*** Opening of Document text ***
I'm K. Sai likhitha a medical student from India. Here in this blog i share my personal learning experience in medicine department beginning from my first patient practical interaction.
This elog has been created after taking the consent from the patient and their relatives. Links to some of the logged case reports are attached along with my personal patient experience and learning outcome from that particular case.
My experience with the case based blended ecosystem in medicine department has been very unique and transitional with time. Initially when i have seen our professors and interns discussing the cases through an online call during my second year of MBBS, i was very enthusiastic and interested but I have no idea about anything at that time. After a couple of similar online calls, my eagerness and interest has started sloping down and the only thing i have learnt during that time was to get aware of most of the terminology. It was almost more than one Android half year( due to covid) after joining in the first year of MBBS i have seen something like this and it really felt like the actual medicine training is gonna start from now. And from then it took a few more months to practically see the patients personally in the wards and talk to them.
First personal patient encounter
Link to the case: https://www.blogger.com/blog/post/edit/6532713601891436629/4849626673101142178
This is the case of a 34 year old female with recurrent vomitings since 6 months. Initially i was surprised that why does the vomiting didn't bother her at all since 6 months, eventually after seeing more patients i registered that pain is the ultimate thing that brings a person to the clinic. Many patients are concerned only when the symptoms are troubling their daily routine until then they don't want to visit the hospital. This patient even though she had vomitings since 6 months she came to hospital because the frequency of vomiting has increased and she could not perform her work due to weakness.
She was very thin built and on examination pallor was present. Her blood pressure was 110/60 mm hg. The provisional diagnosis was acute hypertension secondary to dehydration and vomitings.
This helped me improving my history taking skills and communication with the patients. I have also learned how the dehydration due to vomitings can cause the secondary hypertension with its effects on cardiac and renal systems.
*** Close of Document text ***
*** Opening of Records shown ***
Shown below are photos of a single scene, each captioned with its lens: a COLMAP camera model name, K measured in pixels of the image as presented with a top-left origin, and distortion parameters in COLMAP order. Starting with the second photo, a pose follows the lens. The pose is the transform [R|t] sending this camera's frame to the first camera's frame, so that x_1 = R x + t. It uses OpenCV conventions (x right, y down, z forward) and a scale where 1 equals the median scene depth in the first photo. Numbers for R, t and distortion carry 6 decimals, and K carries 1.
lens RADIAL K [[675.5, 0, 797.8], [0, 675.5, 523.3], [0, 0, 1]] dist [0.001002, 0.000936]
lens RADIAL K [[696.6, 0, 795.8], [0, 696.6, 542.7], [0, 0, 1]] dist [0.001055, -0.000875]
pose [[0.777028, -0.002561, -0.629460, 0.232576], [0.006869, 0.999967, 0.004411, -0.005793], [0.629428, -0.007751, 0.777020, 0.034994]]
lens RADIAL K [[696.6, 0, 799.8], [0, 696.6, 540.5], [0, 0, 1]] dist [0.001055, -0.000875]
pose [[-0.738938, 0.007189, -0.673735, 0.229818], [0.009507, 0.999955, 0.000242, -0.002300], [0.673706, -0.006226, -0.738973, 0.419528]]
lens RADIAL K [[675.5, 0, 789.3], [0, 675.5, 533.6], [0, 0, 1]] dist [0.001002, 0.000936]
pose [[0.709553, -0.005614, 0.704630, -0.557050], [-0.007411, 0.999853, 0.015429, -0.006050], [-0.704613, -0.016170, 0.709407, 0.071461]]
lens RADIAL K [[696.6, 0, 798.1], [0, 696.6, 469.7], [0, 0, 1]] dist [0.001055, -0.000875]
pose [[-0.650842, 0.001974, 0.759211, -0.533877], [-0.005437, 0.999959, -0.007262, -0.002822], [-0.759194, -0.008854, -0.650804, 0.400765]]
*** Close of Records shown ***
Copy the part of the medicine blog post starting at "I'm K. Sai likhitha" and ending at "that particular case.". The listing isn't needed here.

I'm K. Sai likhitha a medical student from India. Here in this blog i share my personal learning experience in medicine department beginning from my first patient practical interaction.
This elog has been created after taking the consent from the patient and their relatives. Links to some of the logged case reports are attached along with my personal patient experience and learning outcome from that particular case.